=== Begin Enclosure ===

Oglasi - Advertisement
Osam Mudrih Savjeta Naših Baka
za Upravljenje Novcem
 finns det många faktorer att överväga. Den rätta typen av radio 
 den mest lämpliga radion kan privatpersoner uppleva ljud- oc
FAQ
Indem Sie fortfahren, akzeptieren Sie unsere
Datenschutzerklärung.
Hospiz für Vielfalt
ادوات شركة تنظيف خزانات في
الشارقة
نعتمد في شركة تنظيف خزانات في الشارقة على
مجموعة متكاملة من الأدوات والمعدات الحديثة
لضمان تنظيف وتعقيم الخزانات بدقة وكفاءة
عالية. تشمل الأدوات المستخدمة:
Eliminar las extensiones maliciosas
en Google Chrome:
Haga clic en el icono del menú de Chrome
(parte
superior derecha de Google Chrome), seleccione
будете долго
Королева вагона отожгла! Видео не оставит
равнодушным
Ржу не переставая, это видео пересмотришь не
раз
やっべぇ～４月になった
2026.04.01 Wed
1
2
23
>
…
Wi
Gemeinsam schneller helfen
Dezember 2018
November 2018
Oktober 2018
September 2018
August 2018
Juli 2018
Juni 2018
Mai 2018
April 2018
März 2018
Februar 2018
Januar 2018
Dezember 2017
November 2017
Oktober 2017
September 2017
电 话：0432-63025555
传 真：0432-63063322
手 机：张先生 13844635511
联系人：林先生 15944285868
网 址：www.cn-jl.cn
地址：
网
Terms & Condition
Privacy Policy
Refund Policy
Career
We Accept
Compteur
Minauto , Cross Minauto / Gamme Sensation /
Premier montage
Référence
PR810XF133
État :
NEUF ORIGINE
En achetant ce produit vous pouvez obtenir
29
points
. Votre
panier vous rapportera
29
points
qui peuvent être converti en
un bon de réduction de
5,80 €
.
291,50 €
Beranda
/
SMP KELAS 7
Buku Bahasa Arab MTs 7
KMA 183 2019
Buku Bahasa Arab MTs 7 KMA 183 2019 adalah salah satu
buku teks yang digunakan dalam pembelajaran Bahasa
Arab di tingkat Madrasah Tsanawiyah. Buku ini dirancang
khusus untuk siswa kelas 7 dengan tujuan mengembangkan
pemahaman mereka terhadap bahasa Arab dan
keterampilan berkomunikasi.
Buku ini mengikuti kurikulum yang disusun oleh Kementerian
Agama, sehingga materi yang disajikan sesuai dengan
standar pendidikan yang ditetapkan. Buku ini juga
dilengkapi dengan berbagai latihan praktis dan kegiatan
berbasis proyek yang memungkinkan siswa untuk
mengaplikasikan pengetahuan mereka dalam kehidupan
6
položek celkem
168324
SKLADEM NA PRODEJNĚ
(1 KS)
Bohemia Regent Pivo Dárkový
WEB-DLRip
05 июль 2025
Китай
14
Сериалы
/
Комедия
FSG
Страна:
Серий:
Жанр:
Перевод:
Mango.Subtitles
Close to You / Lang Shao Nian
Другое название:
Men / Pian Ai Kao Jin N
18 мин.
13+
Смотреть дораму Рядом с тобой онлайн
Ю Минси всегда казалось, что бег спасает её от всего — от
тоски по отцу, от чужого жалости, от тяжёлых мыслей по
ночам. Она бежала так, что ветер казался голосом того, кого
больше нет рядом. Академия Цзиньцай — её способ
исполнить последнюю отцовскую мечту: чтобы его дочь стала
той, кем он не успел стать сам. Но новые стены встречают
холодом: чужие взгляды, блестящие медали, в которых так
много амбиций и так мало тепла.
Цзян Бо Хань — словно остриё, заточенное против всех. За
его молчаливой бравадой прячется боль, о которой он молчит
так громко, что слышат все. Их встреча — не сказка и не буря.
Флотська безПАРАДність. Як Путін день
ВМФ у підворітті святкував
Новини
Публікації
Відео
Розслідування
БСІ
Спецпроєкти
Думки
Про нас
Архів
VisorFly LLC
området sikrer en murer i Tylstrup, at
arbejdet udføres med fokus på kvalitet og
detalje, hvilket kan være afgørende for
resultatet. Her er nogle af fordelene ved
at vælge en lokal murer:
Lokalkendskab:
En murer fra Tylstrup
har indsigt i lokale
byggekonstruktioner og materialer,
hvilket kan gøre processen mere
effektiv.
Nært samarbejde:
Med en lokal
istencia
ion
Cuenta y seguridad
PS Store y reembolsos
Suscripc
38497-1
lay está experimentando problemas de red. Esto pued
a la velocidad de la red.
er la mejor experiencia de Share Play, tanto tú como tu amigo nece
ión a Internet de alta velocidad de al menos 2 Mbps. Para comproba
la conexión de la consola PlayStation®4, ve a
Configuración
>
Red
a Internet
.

=== End Enclosure ===

* _TASK STATEMENT_:
Look over the entries for "dalam", then copy every line that includes that string.

* _FINISHED TASK_:
buku teks yang digunakan dalam pembelajaran Bahasa
mengaplikasikan pengetahuan mereka dalam kehidupan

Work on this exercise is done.